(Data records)
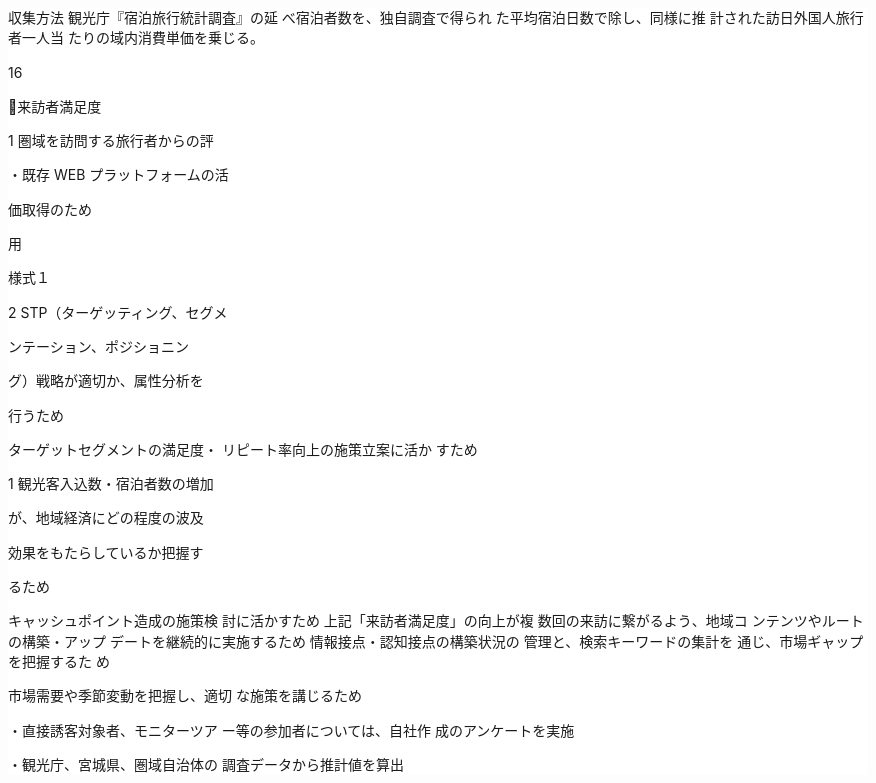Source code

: 収集方法
観光庁『宿泊旅行統計調査』の延
べ宿泊者数を、独自調査で得られ
た平均宿泊日数で除し、同様に推
計された訪日外国人旅行者一人当
たりの域内消費単価を乗じる。

16

来訪者満足度

1  圏域を訪問する旅行者からの評

・既存 WEB プラットフォームの活

価取得のため

用

様式１

2  STP（ターゲッティング、セグメ

ンテーション、ポジショニン

グ）戦略が適切か、属性分析を

行うため

ターゲットセグメントの満足度・
リピート率向上の施策立案に活か
すため

1 観光客入込数・宿泊者数の増加

が、地域経済にどの程度の波及

効果をもたらしているか把握す

るため

キャッシュポイント造成の施策検
討に活かすため
上記「来訪者満足度」の向上が複
数回の来訪に繋がるよう、地域コ
ンテンツやルートの構築・アップ
デートを継続的に実施するため
情報接点・認知接点の構築状況の
管理と、検索キーワードの集計を
通じ、市場ギャップを把握するた
め

市場需要や季節変動を把握し、適切
な施策を講じるため

・直接誘客対象者、モニターツア
ー等の参加者については、自社作
成のアンケートを実施

・観光庁、宮城県、圏域自治体の
調査データから推計値を算出
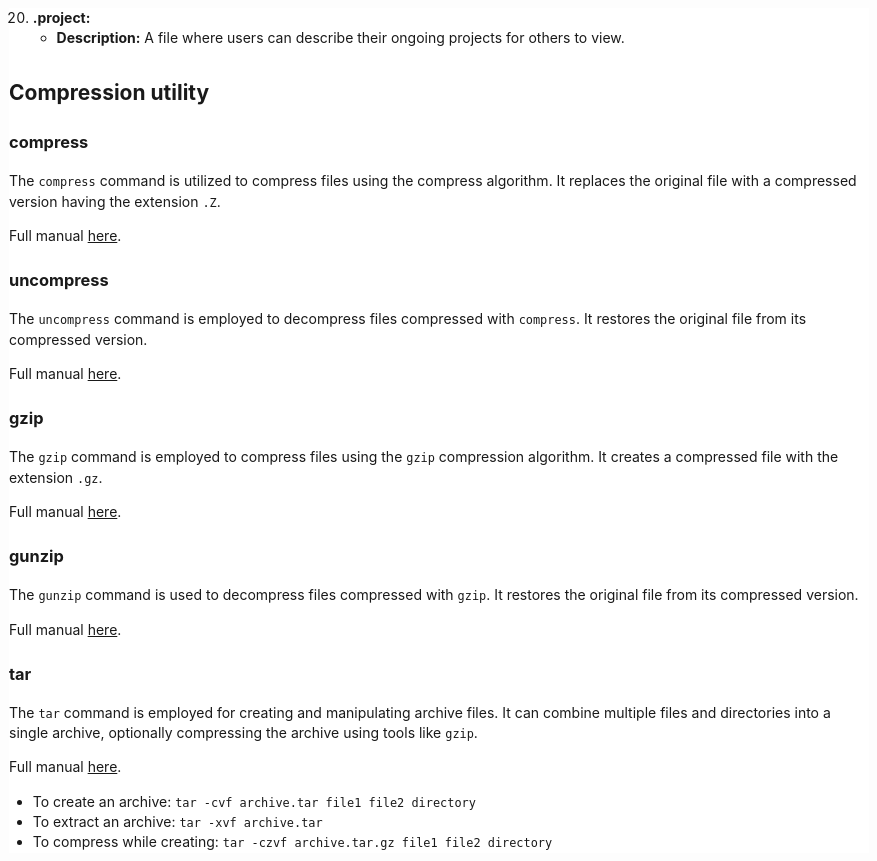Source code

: 20. **.project:**
	- **Description:** A file where users can describe their ongoing projects for others to view.


## Compression utility
### compress

The `compress` command is utilized to compress files using the compress algorithm. It replaces the original file with a compressed version having the extension `.Z`.

Full manual [here](https://man7.org/linux/man-pages/man1/compress.1.html).

### uncompress

The `uncompress` command is employed to decompress files compressed with `compress`. It restores the original file from its compressed version.

Full manual [here](https://man7.org/linux/man-pages/man1/uncompress.1.html).

### gzip

The `gzip` command is employed to compress files using the `gzip` compression algorithm. It creates a compressed file with the extension `.gz`.

Full manual [here](https://man7.org/linux/man-pages/man1/gzip.1.html).

### gunzip

The `gunzip` command is used to decompress files compressed with `gzip`. It restores the original file from its compressed version.

Full manual [here](https://man7.org/linux/man-pages/man1/gunzip.1.html).

### tar

The `tar` command is employed for creating and manipulating archive files. It can combine multiple files and directories into a single archive, optionally compressing the archive using tools like `gzip`.

Full manual [here](https://man7.org/linux/man-pages/man1/tar.1.html).

- To create an archive: `tar -cvf archive.tar file1 file2 directory`
- To extract an archive: `tar -xvf archive.tar`
- To compress while creating: `tar -czvf archive.tar.gz file1 file2 directory`


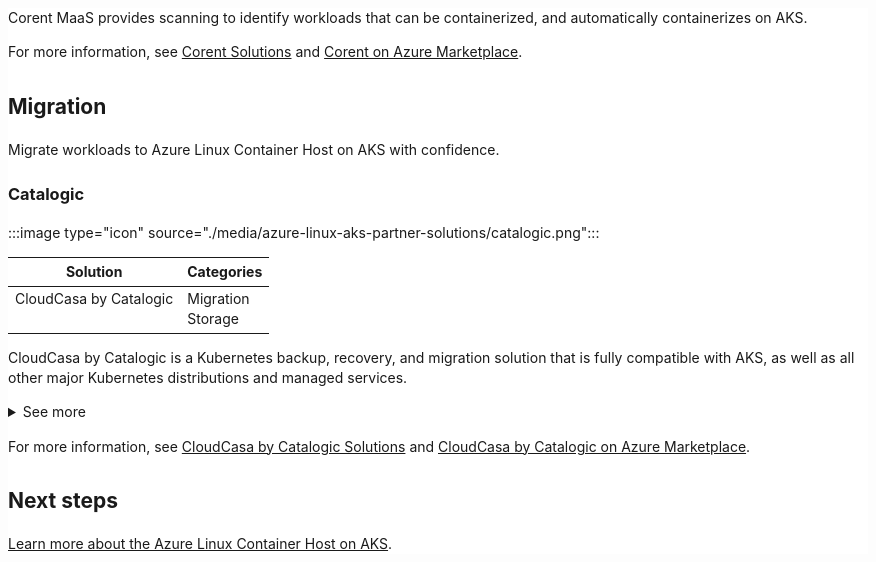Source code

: Corent MaaS provides scanning to identify workloads that can be containerized, and automatically containerizes on AKS.

For more information, see [Corent Solutions](https://www.corenttech.com/SurPaaS_MaaS_Product.html) and [Corent on Azure Marketplace](https://azuremarketplace.microsoft.com/marketplace/apps/corent-technology-pvt.surpaas_maas?tab=Overview).

## Migration

Migrate workloads to Azure Linux Container Host on AKS with confidence.

### Catalogic

:::image type="icon" source="./media/azure-linux-aks-partner-solutions/catalogic.png":::

| Solution | Categories |
|----------|------------|
| CloudCasa by Catalogic | Migration <br> Storage |

CloudCasa by Catalogic is a Kubernetes backup, recovery, and migration solution that is fully compatible with AKS, as well as all other major Kubernetes distributions and managed services.

<details><summary> See more </summary></details>

For more information, see [CloudCasa by Catalogic Solutions](https://cloudcasa.io/) and [CloudCasa by Catalogic on Azure Marketplace](https://azuremarketplace.microsoft.com/marketplace/apps/catalogicsoftware1625626770507.cloudcasa-aks-app).

## Next steps

[Learn more about the Azure Linux Container Host on AKS](../azure-linux/intro-azure-linux.md).

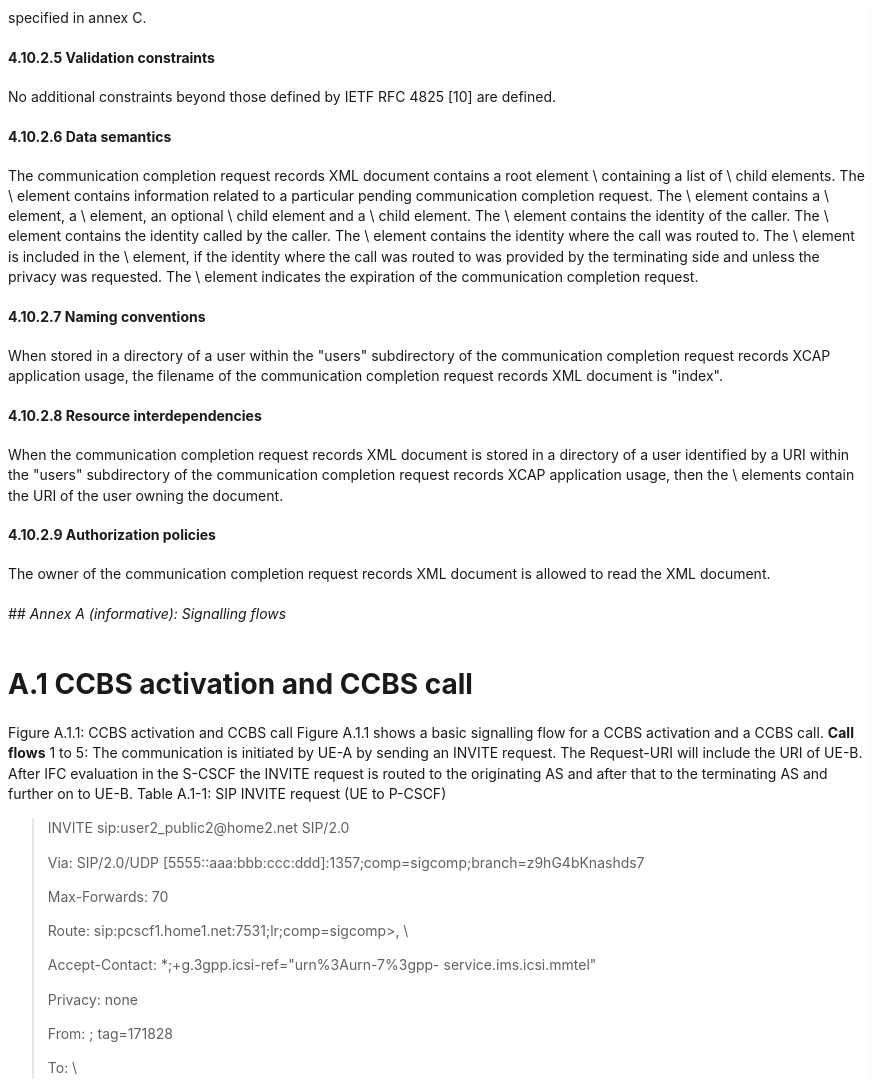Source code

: specified in annex C.
#### 4.10.2.5 Validation constraints
No additional constraints beyond those defined by IETF RFC 4825 [10] are
defined.
#### 4.10.2.6 Data semantics
The communication completion request records XML document contains a root
element \ containing a list of \ child elements.
The \ element contains information related to a particular pending
communication completion request. The \ element contains a \ element, a \ element, an optional \ child element
and a \ child element.
The \ element contains the identity of the caller.
The \ element contains the identity called by the caller.
The \ element contains the identity where the call was routed to.
The \ element is included in the \ element, if the
identity where the call was routed to was provided by the terminating side and
unless the privacy was requested.
The \ element indicates the expiration of the communication
completion request.
#### 4.10.2.7 Naming conventions
When stored in a directory of a user within the \"users\" subdirectory of the
communication completion request records XCAP application usage, the filename
of the communication completion request records XML document is \"index\".
#### 4.10.2.8 Resource interdependencies
When the communication completion request records XML document is stored in a
directory of a user identified by a URI within the \"users\" subdirectory of
the communication completion request records XCAP application usage, then the
\ elements contain the URI of the user owning the document.
#### 4.10.2.9 Authorization policies
The owner of the communication completion request records XML document is
allowed to read the XML document.
###### ## Annex A (informative): Signalling flows
# A.1 CCBS activation and CCBS call
Figure A.1.1: CCBS activation and CCBS call
Figure A.1.1 shows a basic signalling flow for a CCBS activation and a CCBS
call.
**Call flows**
1 to 5: The communication is initiated by UE-A by sending an INVITE request.
The Request-URI will include the URI of UE-B. After IFC evaluation in the
S-CSCF the INVITE request is routed to the originating AS and after that to
the terminating AS and further on to UE-B.
Table A.1-1: SIP INVITE request (UE to P-CSCF)
> INVITE sip:user2_public2\@home2.net SIP/2.0
>
> Via: SIP/2.0/UDP
> [5555::aaa:bbb:ccc:ddd]:1357;comp=sigcomp;branch=z9hG4bKnashds7
>
> Max-Forwards: 70
>
> Route: sip:pcscf1.home1.net:7531;lr;comp=sigcomp>,
> \
>
> Accept-Contact: *;+g.3gpp.icsi-ref=\"urn%3Aurn-7%3gpp-
> service.ims.icsi.mmtel\"
>
> Privacy: none
>
> From: \; tag=171828
>
> To: \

◆ WHAT THIS TASK INVOLVES: Nothing but the lines from the one containing "owning the document." to the end of the records above should appear, each copied exactly.

◆ EXERCISE SOLUTION:
\ elements contain the URI of the user owning the document.
#### 4.10.2.9 Authorization policies
The owner of the communication completion request records XML document is
allowed to read the XML document.
###### ## Annex A (informative): Signalling flows
# A.1 CCBS activation and CCBS call
Figure A.1.1: CCBS activation and CCBS call
Figure A.1.1 shows a basic signalling flow for a CCBS activation and a CCBS
call.
**Call flows**
1 to 5: The communication is initiated by UE-A by sending an INVITE request.
The Request-URI will include the URI of UE-B. After IFC evaluation in the
S-CSCF the INVITE request is routed to the originating AS and after that to
the terminating AS and further on to UE-B.
Table A.1-1: SIP INVITE request (UE to P-CSCF)
> INVITE sip:user2_public2\@home2.net SIP/2.0
>
> Via: SIP/2.0/UDP
> [5555::aaa:bbb:ccc:ddd]:1357;comp=sigcomp;branch=z9hG4bKnashds7
>
> Max-Forwards: 70
>
> Route: sip:pcscf1.home1.net:7531;lr;comp=sigcomp>,
> \
>
> Accept-Contact: *;+g.3gpp.icsi-ref=\"urn%3Aurn-7%3gpp-
> service.ims.icsi.mmtel\"
>
> Privacy: none
>
> From: \; tag=171828
>
> To: \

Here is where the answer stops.